**WHAT YOU NEED TO DO:**
Extract the text of every entry below word for word, omitting the pictures.

[Entries taken from a collection]
□ □ □

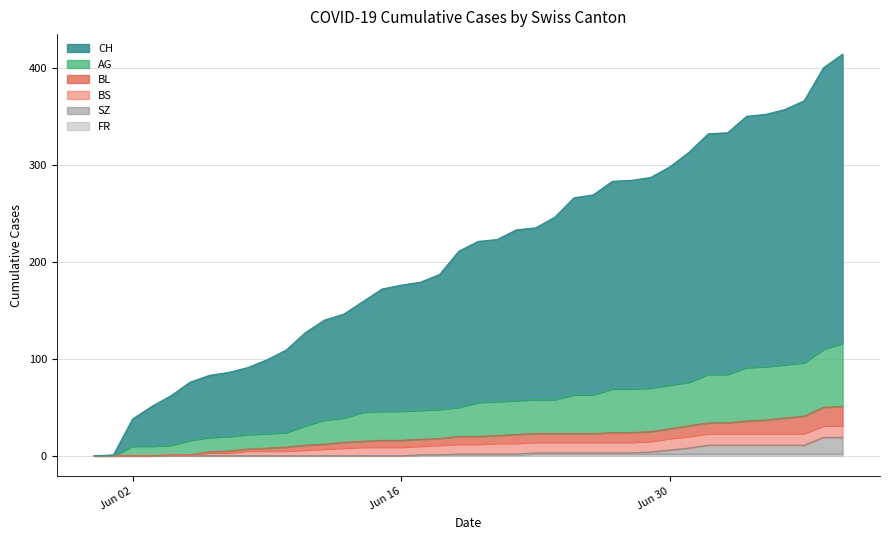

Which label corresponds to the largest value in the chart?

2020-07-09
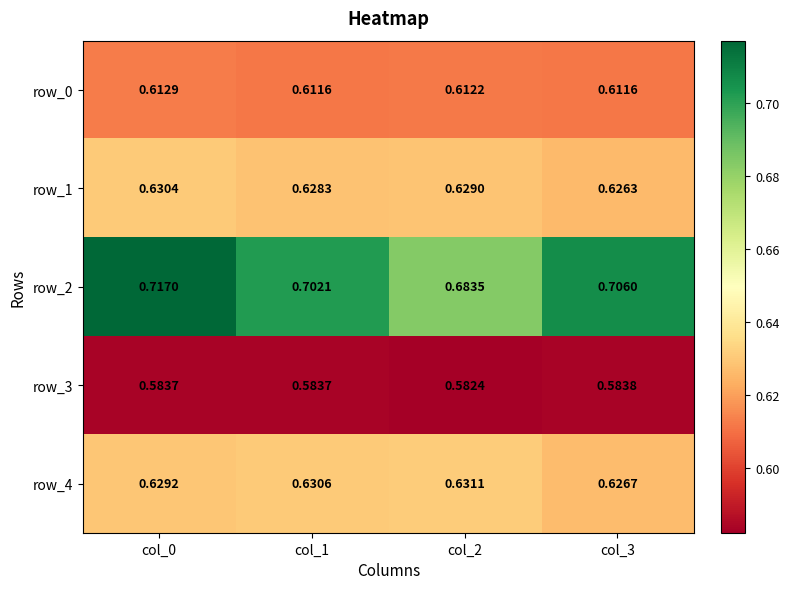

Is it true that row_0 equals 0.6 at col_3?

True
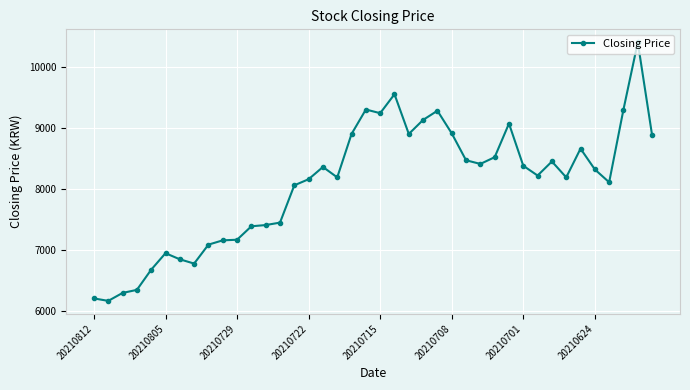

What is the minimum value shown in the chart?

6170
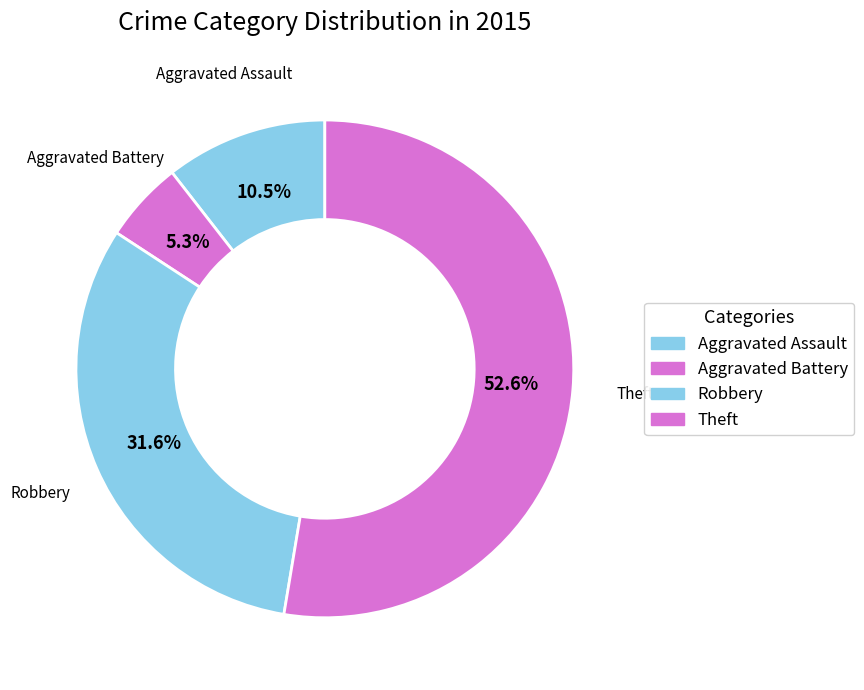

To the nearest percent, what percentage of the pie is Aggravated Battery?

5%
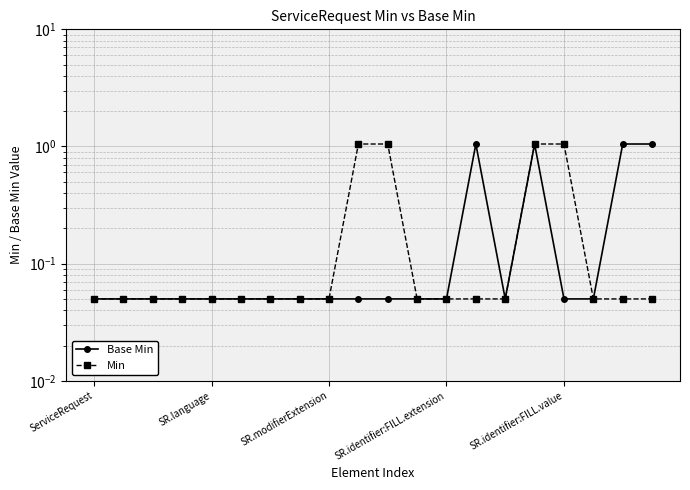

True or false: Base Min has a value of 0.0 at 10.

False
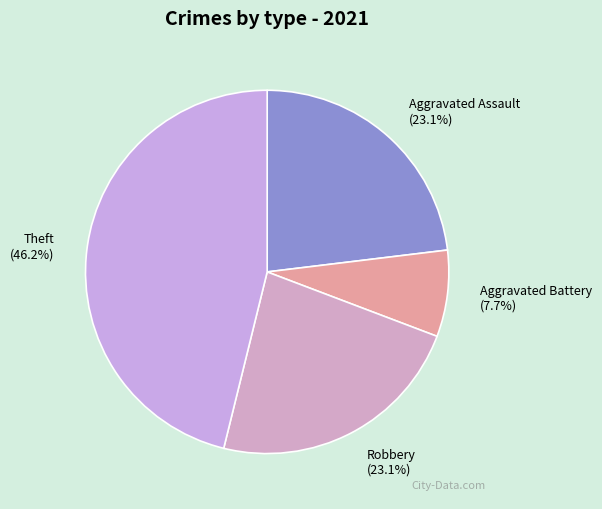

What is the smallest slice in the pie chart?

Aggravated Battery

□ □ □

**SOLUTION TO THIS EXERCISE:**
Which label corresponds to the largest value in the chart?

2020-07-09

Is it true that row_0 equals 0.6 at col_3?

True

What is the minimum value shown in the chart?

6170

To the nearest percent, what percentage of the pie is Aggravated Battery?

5%

True or false: Base Min has a value of 0.0 at 10.

False

What is the smallest slice in the pie chart?

Aggravated Battery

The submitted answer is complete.